--- Material to process Enclosed Below ---
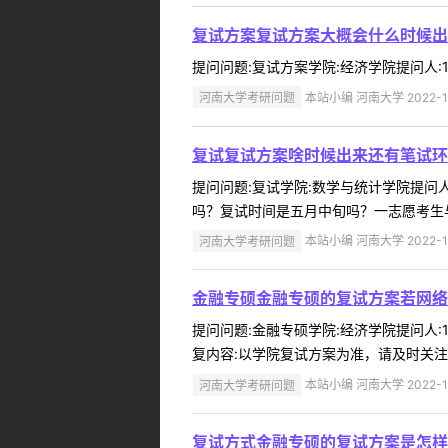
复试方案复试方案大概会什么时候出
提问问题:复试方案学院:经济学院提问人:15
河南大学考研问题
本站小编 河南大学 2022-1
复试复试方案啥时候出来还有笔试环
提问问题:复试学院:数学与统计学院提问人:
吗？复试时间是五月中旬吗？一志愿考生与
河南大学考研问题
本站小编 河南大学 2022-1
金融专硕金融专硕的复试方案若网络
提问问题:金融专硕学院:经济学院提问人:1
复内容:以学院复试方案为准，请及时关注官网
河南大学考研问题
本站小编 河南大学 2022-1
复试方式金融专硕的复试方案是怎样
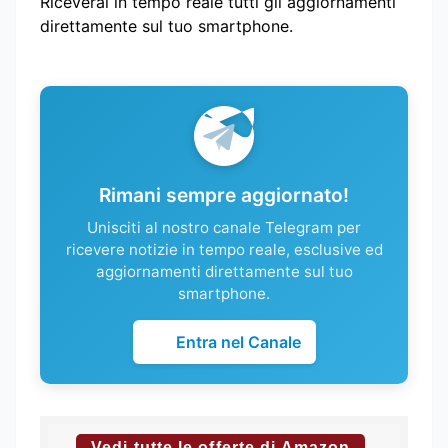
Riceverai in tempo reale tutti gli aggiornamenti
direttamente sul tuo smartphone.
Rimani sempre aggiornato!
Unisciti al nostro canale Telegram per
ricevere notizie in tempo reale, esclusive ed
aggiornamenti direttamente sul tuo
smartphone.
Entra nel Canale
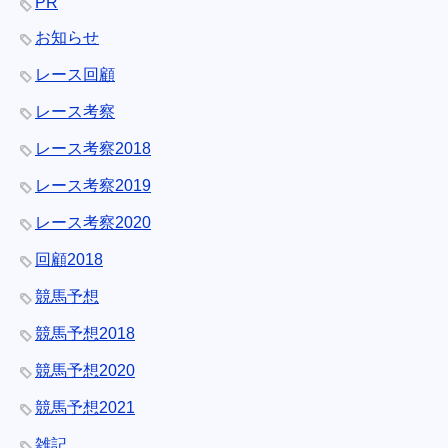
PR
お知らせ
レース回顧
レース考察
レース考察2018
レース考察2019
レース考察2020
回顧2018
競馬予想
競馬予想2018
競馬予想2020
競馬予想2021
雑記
--- End of Enclosed Material to process ---
--- Material to process Enclosed Below ---
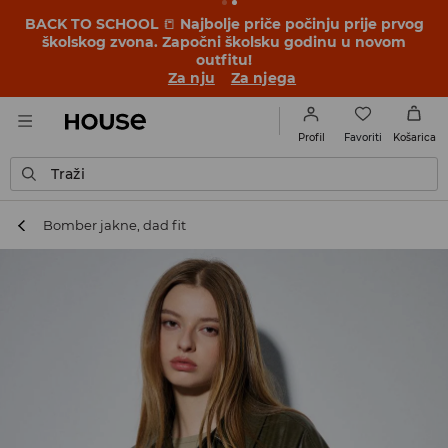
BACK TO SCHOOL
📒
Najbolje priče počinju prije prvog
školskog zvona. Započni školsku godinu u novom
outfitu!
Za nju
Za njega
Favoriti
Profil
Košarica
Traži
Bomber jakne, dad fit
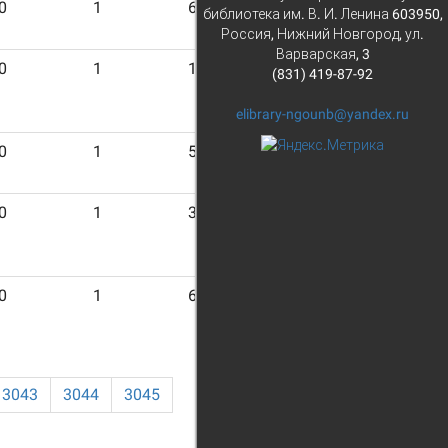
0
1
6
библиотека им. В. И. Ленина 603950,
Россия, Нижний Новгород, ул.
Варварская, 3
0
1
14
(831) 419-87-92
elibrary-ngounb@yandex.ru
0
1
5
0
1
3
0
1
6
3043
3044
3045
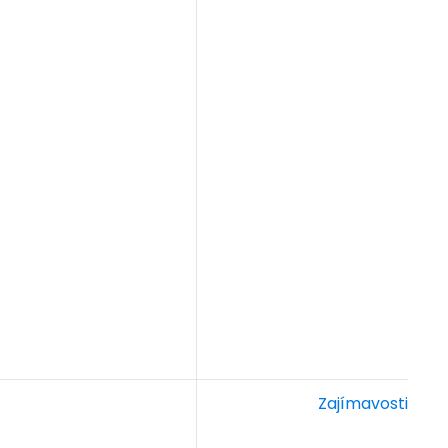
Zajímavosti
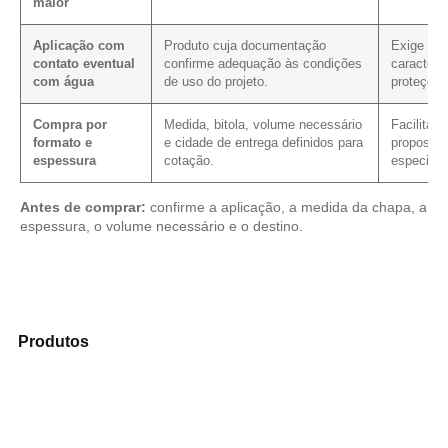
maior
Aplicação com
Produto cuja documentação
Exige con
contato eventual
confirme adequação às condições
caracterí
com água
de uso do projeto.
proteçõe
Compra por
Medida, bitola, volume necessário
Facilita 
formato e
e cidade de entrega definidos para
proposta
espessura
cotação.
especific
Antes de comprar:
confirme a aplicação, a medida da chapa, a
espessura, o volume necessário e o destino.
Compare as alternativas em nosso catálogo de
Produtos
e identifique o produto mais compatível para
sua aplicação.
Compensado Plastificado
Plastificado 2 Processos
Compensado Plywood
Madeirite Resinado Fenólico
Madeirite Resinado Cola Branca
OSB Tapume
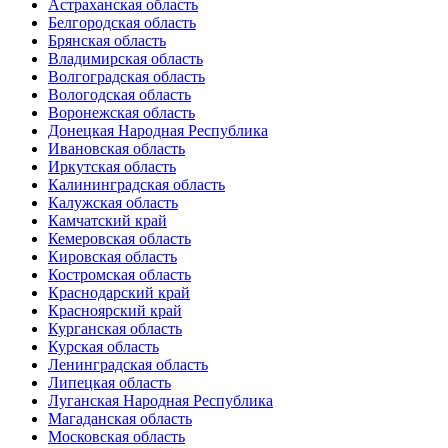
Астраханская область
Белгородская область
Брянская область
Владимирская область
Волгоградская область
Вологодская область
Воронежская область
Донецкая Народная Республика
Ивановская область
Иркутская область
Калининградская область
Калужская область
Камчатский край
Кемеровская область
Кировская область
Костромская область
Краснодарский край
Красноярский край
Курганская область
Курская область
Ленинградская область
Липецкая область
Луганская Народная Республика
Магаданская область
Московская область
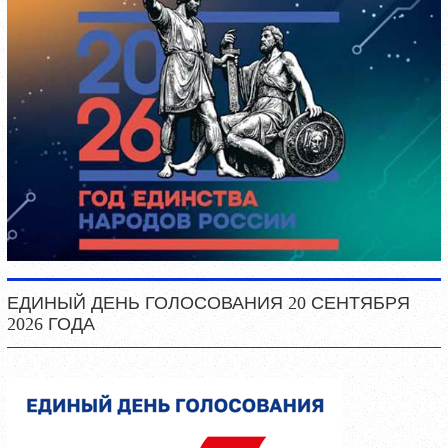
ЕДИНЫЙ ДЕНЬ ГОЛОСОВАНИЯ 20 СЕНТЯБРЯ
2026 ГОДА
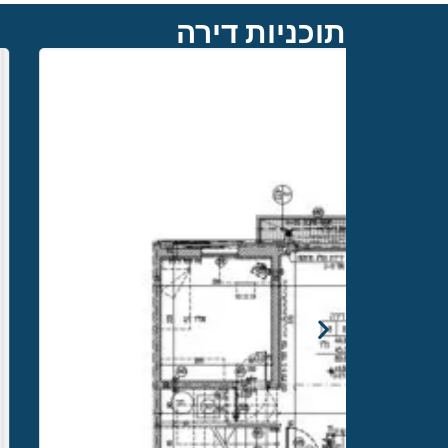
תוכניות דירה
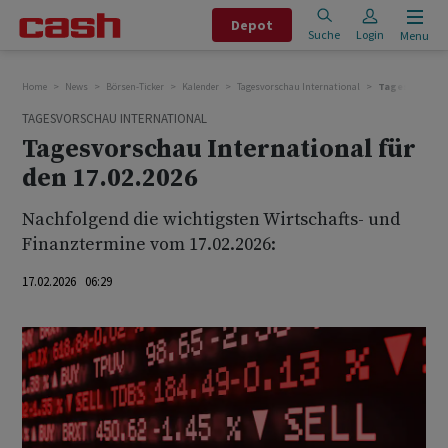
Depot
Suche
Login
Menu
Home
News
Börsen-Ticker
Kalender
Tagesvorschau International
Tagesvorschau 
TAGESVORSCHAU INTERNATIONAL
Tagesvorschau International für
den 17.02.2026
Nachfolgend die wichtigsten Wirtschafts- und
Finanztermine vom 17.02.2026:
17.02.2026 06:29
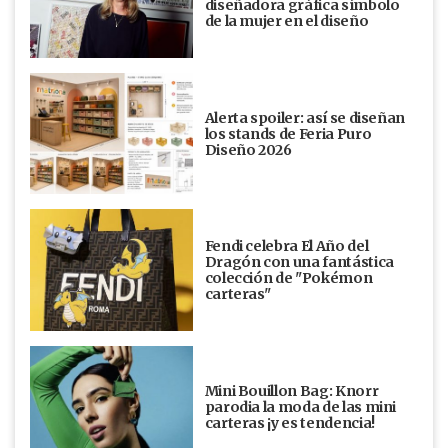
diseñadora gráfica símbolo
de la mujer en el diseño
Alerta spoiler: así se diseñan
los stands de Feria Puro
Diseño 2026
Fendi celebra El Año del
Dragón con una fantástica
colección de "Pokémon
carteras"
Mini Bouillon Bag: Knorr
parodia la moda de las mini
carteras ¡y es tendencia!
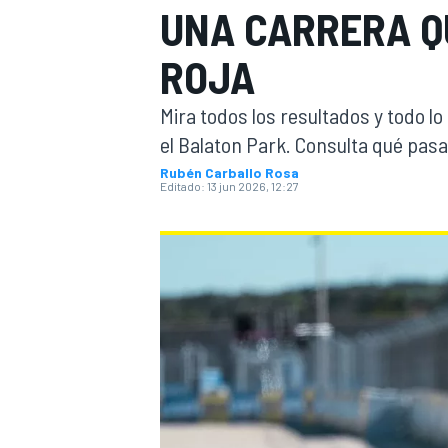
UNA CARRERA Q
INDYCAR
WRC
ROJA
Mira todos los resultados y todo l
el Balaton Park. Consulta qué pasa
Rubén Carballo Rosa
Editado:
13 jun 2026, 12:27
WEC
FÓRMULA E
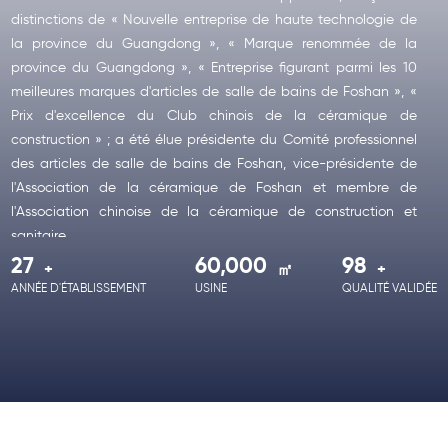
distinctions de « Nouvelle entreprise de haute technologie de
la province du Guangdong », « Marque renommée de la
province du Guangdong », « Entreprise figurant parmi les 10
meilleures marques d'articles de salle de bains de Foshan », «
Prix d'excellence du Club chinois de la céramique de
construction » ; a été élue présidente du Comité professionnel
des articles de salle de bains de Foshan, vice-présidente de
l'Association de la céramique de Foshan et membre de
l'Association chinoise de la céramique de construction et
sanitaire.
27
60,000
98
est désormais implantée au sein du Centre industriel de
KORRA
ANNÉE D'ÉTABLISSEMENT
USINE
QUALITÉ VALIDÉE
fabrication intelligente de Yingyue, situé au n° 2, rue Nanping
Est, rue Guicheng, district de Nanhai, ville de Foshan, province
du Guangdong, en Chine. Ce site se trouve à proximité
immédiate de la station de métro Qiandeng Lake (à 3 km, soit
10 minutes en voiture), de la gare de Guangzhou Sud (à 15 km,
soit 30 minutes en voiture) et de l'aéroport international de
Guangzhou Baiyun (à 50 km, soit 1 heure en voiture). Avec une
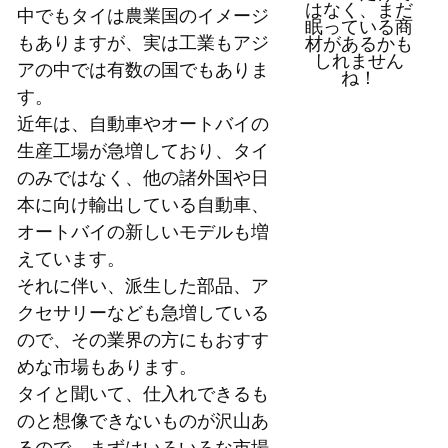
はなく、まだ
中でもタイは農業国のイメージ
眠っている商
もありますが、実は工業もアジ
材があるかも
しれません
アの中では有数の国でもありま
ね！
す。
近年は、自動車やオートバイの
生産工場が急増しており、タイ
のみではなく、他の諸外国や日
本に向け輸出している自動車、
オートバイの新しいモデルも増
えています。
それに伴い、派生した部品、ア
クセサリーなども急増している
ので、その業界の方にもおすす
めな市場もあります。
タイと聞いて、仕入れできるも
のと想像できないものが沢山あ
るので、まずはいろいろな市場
--- End of Enclosed Material to process ---
Job ::
Copy out the listing word for word, starting at the line that contains "复试方案复试方案大概会什么时候出" and ending with the line that contains "Entra nel Canale". Include both of those lines, and leave out the pictures.

Solution to the exercise ::
复试方案复试方案大概会什么时候出
提问问题:复试方案学院:经济学院提问人:15
河南大学考研问题
本站小编 河南大学 2022-1
复试复试方案啥时候出来还有笔试环
提问问题:复试学院:数学与统计学院提问人:
吗？复试时间是五月中旬吗？一志愿考生与
河南大学考研问题
本站小编 河南大学 2022-1
金融专硕金融专硕的复试方案若网络
提问问题:金融专硕学院:经济学院提问人:1
复内容:以学院复试方案为准，请及时关注官网
河南大学考研问题
本站小编 河南大学 2022-1
复试方式金融专硕的复试方案是怎样
Riceverai in tempo reale tutti gli aggiornamenti
direttamente sul tuo smartphone.
Rimani sempre aggiornato!
Unisciti al nostro canale Telegram per
ricevere notizie in tempo reale, esclusive ed
aggiornamenti direttamente sul tuo
smartphone.
Entra nel Canale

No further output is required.